One evening, after I had cooked rice and forced her to eat a little, she dropped the bombshell. She said she loved me. She knew how much I wanted children of my own. She wanted me to impregnate another woman and have children with her. She said men do it all the time. I saw the pain in her eyes as she said these words. But she was serious. It was something she had thought through on her own. It seemed it was a solution she had arrived at. It wasn’t something I was expecting so I said nothing. I just left the room. But that wasn’t the end of the conversation. My wife has been taunting me with this. Even to the extent of calling my parents to tell them that she had agreed for me to impregnate another woman to have my children.
I am no saint. In fact, I don’t consider myself as a very spiritual person, but there are some things I just don’t want to do. I committed myself to this marriage and to my wife. Marriage is work and I am willing to go this journey with her despite the uncertainties. Yes, I want kids but I don’t want to go to this extent to have them.
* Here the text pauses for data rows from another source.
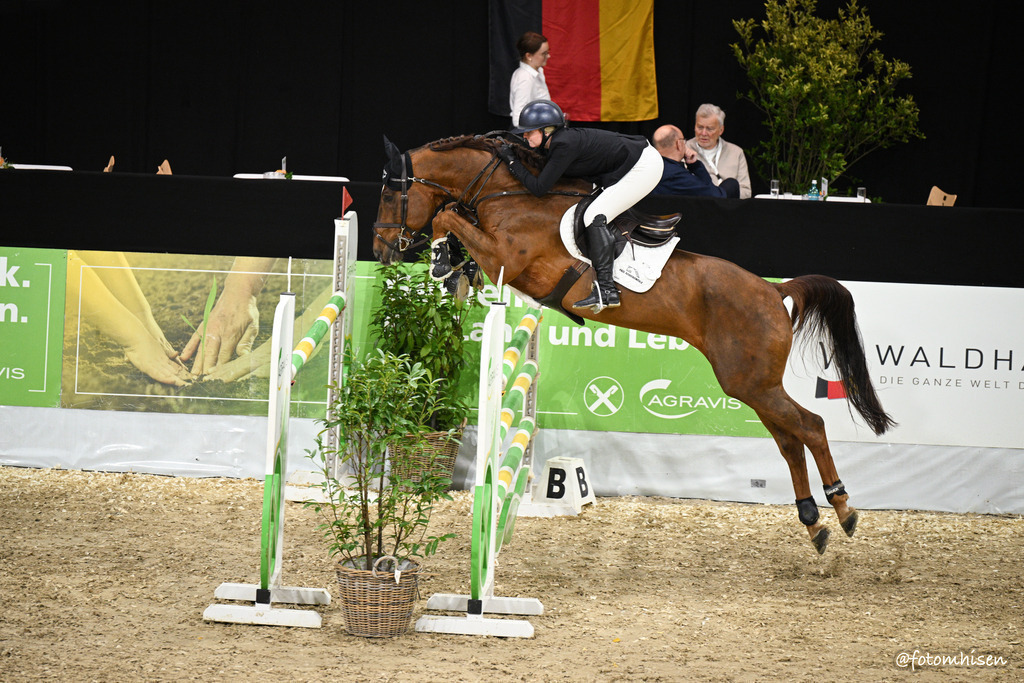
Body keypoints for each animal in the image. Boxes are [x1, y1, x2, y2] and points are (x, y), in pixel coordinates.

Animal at [372, 133, 895, 554]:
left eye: (390, 193)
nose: (382, 250)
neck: (509, 193)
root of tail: (775, 291)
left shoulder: (506, 255)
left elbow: (446, 215)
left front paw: (443, 259)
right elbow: (451, 220)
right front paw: (451, 270)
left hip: (752, 383)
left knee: (810, 427)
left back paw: (843, 510)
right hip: (753, 385)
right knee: (789, 440)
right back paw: (813, 522)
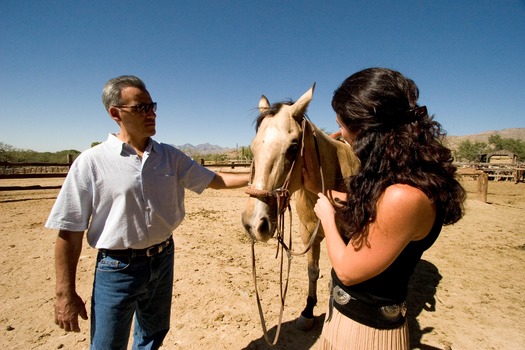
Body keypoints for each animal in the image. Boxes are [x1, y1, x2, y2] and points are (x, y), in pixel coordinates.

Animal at [242, 85, 360, 330]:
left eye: (293, 147)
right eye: (253, 147)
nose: (253, 224)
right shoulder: (308, 233)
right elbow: (312, 271)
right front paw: (308, 310)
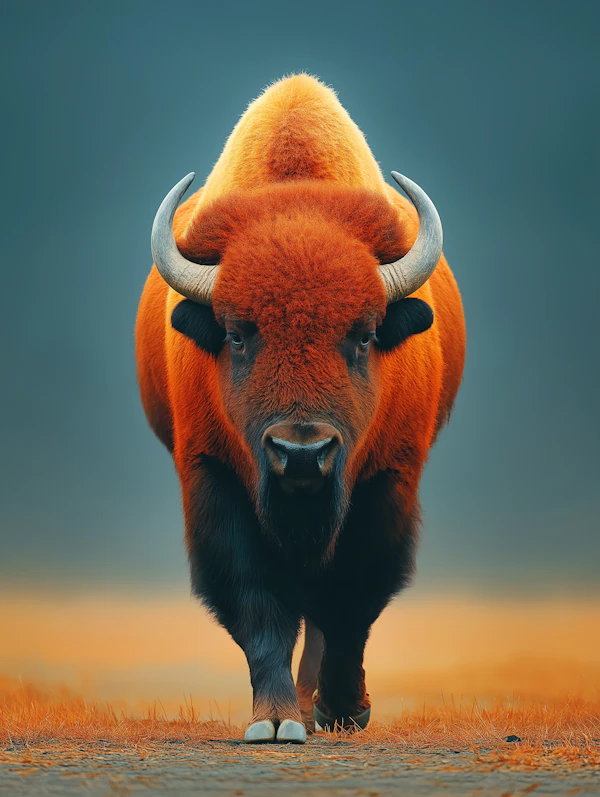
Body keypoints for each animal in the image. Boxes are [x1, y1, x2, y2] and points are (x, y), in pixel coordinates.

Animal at [136, 74, 466, 743]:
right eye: (238, 335)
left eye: (363, 335)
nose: (302, 453)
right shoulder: (213, 480)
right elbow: (259, 603)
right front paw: (274, 720)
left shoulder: (386, 482)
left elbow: (349, 605)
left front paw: (343, 711)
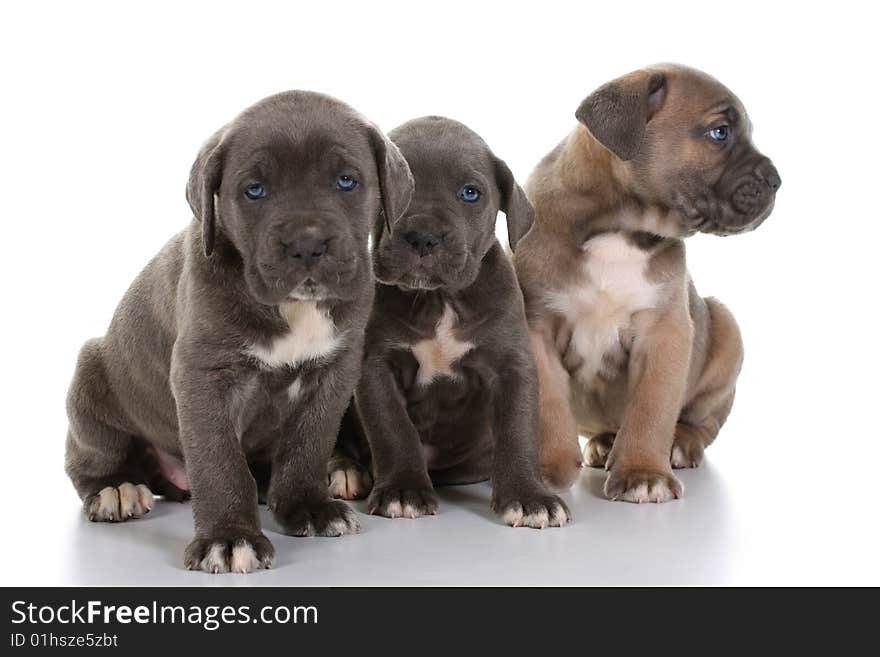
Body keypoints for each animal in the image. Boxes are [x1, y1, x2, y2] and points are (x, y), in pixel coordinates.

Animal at [65, 91, 416, 576]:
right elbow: (220, 461)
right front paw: (229, 538)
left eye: (347, 181)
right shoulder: (204, 376)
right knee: (89, 458)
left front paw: (307, 506)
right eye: (254, 191)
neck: (293, 308)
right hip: (91, 375)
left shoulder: (335, 370)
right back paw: (115, 488)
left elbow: (309, 441)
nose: (306, 245)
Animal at [330, 116, 572, 528]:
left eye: (470, 193)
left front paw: (528, 496)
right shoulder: (376, 366)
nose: (423, 236)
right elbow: (393, 428)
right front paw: (403, 491)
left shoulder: (512, 366)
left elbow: (518, 430)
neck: (438, 300)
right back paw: (345, 471)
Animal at [516, 64, 784, 500]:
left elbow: (652, 407)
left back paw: (680, 444)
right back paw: (604, 443)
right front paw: (544, 469)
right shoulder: (536, 328)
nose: (777, 179)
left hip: (724, 327)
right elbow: (549, 407)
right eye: (720, 133)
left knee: (702, 422)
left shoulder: (664, 331)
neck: (620, 227)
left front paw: (643, 472)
I am feeling the pressure from everyone to just cheat on her since she has agreed for me to do it. I have started considering the possibility of doing what she wants. But if I ever do it, sleep with another woman and have kids through that, will she love the kids like her own? How about the baby mama, how will we sought her out, what will the agreement be? I asked her all of these questions and more and she says that when we get to the bridge we will cross it. I am not happy with this arrangement, but it looks like my only option now.